The heathland of Nørre Vosborg Hede is an open landscape that gives a good impression of a hill island (Figure 34-3). During the periglacial environment that affected the area during the Weichselian glaciation the hill island was flattened-out by soil creep and other periglacial processes. Sandfær Hede is a smaller area of heathland with parabolic sand dunes. These lie on glacial deposits, and it was previously possible to see large stones under the wind-blown sand. The boulders represent glacial erratics deposited during the Middle Weichselian or the Saalian. The heathland extends northeast to river Lilleå where there are low-lying meadowlands.

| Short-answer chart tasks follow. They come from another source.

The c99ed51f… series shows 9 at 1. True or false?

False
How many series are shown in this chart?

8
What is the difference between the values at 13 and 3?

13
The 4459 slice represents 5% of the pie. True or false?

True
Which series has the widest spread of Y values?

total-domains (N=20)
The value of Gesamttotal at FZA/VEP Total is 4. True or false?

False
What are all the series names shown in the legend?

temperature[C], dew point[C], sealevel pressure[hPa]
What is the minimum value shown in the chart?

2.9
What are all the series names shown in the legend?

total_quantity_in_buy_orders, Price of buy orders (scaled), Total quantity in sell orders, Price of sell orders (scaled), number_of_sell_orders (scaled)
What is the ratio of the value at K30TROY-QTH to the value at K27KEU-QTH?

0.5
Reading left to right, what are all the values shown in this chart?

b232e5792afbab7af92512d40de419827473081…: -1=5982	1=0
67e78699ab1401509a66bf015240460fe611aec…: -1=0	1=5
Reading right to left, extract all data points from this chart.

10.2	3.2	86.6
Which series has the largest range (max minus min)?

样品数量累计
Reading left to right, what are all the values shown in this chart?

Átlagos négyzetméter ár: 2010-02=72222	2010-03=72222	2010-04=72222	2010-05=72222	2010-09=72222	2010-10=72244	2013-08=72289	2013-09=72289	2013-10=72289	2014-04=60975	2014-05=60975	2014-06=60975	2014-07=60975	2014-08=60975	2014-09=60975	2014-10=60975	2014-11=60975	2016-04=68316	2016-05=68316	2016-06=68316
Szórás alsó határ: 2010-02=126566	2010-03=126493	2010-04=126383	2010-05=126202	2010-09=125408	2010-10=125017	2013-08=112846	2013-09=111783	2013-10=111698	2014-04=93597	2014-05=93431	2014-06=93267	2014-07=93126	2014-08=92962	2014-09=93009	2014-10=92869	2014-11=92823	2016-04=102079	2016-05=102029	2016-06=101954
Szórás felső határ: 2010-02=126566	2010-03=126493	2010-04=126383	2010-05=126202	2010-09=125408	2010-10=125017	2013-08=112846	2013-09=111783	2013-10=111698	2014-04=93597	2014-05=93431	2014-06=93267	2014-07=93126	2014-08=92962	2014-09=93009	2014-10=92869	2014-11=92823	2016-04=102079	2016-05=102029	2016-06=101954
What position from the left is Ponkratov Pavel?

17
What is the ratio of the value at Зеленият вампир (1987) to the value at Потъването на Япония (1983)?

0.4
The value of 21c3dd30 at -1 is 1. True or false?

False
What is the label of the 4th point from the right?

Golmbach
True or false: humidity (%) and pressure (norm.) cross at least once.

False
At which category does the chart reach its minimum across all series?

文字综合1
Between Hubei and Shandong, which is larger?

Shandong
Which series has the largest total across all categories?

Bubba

Information about the entire Stråsø Plantage area, including the three heathlands, is well-presented by the Danish Nature Agency (home page, folders) and there is an extensive system of paths. The geological value of the area lies primarily in the open areas where features, including sand dunes and hilly glacial landscapes, can clearly be seen. The area is included in National Geological Interest area (NGI) 77 (Skovbjerg hill island) and NGI 77-9 (Sønder Vosborg Hede) and has been identified as a “Valuable geological area”. Sønder Vosborg Hede has been nominated as a Natura 2000 site. Parts of the area have been protected.
It is important that the area does not become vegetated so that the landscape forms remain clearly visible. The Danish Nature Agency maintains the heathland by clearing trees, cutting grass, controlled burning, fencing and grazing.
The area has been thinly populated since the Middle Ages. There have been a few, but individually large, farms and wide areas have belonged to estates (including Nordre Vosborg). On Sandfær Hede there is a branching system of rutted roads that lead to an old ford across river Lilleå. There are impressive barrows on the highest part of Nørre Vosborg Hede.